§ **Instructions to follow**: Copy each line of the entries that includes the word "relating".

§ **Records contained in a dataset**:
────────────────────────────────────────
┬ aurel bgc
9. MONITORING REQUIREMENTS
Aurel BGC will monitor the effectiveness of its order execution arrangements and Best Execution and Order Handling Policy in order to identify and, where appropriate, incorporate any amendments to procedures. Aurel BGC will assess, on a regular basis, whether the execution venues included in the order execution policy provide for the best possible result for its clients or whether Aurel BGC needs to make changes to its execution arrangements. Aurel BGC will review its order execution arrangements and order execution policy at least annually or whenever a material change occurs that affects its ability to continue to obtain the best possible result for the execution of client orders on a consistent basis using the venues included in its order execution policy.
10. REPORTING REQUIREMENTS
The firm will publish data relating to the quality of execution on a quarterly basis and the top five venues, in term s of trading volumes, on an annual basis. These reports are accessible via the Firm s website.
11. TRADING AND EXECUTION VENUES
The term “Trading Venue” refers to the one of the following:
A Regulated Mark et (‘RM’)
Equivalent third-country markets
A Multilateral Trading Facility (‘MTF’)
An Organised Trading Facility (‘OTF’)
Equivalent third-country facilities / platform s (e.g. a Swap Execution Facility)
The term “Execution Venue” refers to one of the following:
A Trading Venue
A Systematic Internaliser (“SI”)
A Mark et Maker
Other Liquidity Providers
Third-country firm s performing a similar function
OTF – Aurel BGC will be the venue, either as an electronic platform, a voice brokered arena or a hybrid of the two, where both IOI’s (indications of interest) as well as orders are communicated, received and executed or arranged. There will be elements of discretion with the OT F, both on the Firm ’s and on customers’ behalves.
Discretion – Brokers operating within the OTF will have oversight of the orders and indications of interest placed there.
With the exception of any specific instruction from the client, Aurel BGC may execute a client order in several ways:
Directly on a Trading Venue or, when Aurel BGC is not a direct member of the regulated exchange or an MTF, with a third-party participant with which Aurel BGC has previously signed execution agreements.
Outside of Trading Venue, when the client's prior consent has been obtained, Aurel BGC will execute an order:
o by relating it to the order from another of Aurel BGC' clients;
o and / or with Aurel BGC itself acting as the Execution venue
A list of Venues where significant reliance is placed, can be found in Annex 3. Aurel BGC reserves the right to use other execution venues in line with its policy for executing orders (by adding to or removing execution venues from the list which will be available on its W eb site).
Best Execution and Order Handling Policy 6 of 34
────────────────────────────────────────
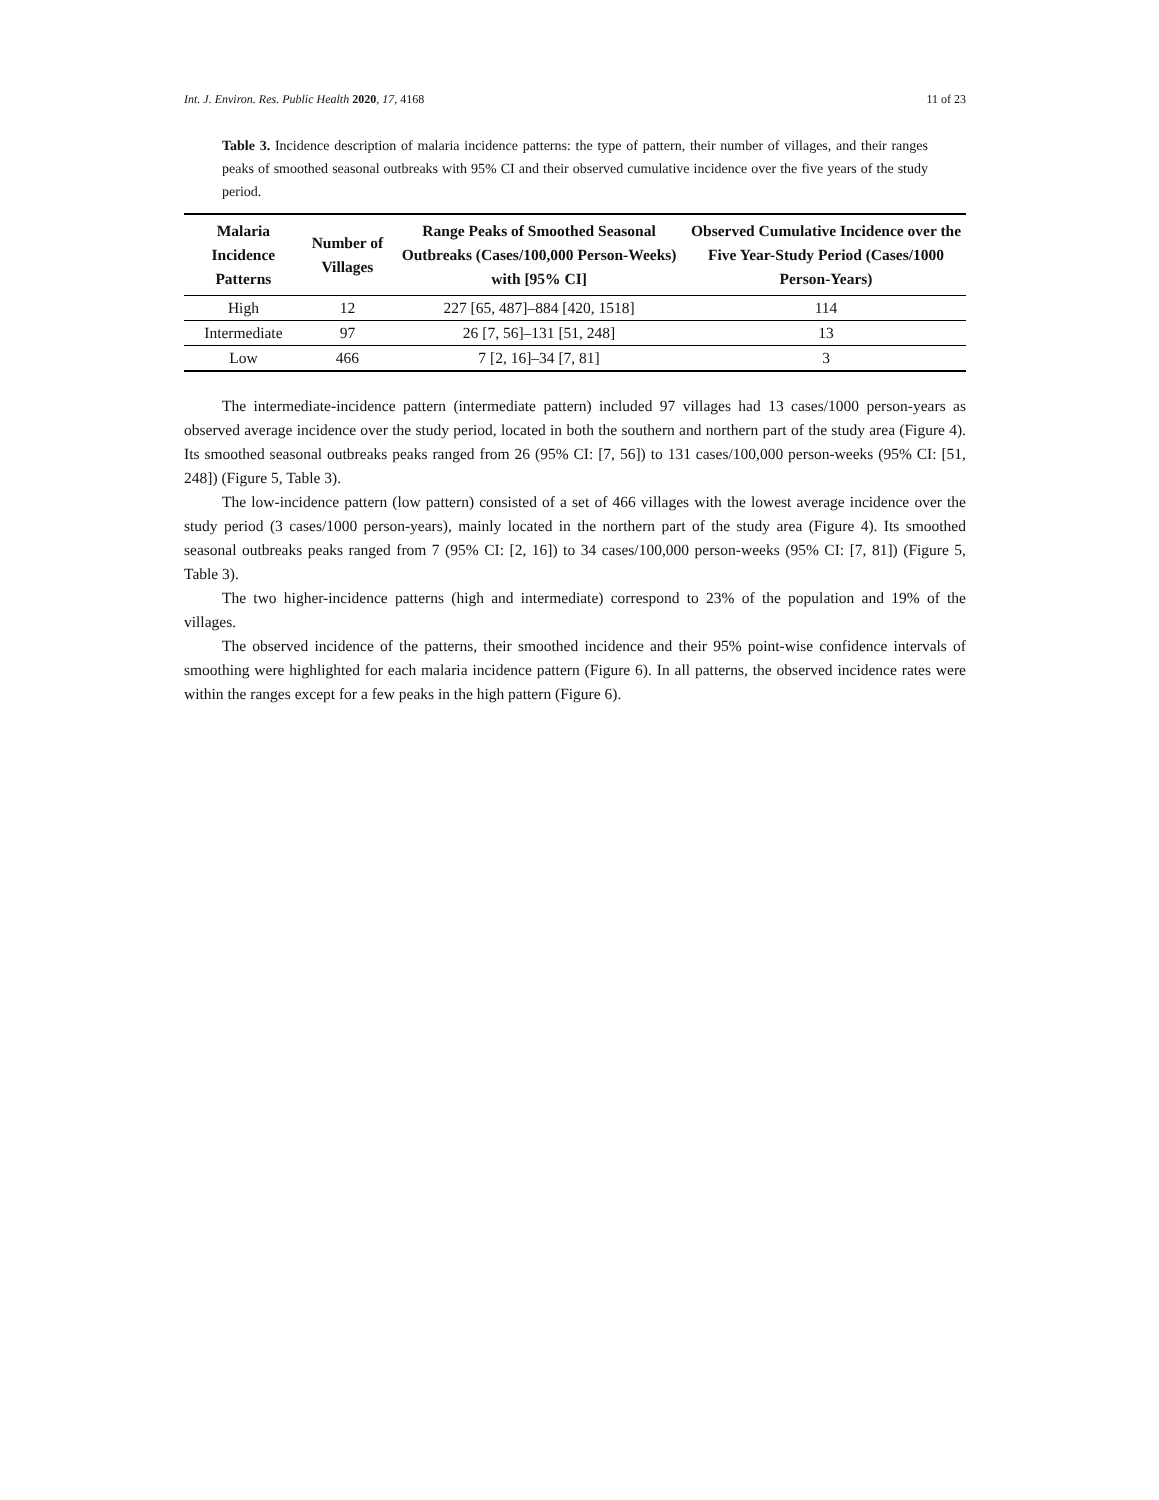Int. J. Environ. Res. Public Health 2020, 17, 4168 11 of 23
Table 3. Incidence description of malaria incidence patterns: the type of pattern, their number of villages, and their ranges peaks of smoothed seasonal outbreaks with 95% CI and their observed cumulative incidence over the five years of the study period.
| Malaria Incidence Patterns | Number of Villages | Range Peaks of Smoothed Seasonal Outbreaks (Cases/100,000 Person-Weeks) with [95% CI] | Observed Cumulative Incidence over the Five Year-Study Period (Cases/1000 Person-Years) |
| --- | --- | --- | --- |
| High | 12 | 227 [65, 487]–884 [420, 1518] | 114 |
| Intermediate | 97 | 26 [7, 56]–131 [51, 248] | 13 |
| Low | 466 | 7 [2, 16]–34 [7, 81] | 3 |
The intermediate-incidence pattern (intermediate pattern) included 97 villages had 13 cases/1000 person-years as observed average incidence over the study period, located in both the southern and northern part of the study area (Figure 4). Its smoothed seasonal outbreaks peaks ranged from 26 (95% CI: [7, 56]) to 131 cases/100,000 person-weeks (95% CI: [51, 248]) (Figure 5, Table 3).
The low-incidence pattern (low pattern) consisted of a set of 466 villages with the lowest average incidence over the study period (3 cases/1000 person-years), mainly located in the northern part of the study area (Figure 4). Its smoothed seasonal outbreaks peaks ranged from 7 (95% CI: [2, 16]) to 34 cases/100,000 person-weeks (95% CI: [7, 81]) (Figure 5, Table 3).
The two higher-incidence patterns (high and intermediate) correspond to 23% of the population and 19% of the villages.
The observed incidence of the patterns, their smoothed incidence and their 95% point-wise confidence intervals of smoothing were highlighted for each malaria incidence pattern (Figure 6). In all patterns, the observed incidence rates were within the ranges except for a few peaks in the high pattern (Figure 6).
────────────────────────────────────────
§ **Answer to the exercise**:
The firm will publish data relating to the quality of execution on a quarterly basis and the top five venues, in term s of trading volumes, on an annual basis. These reports are accessible via the Firm s website.
o by relating it to the order from another of Aurel BGC' clients;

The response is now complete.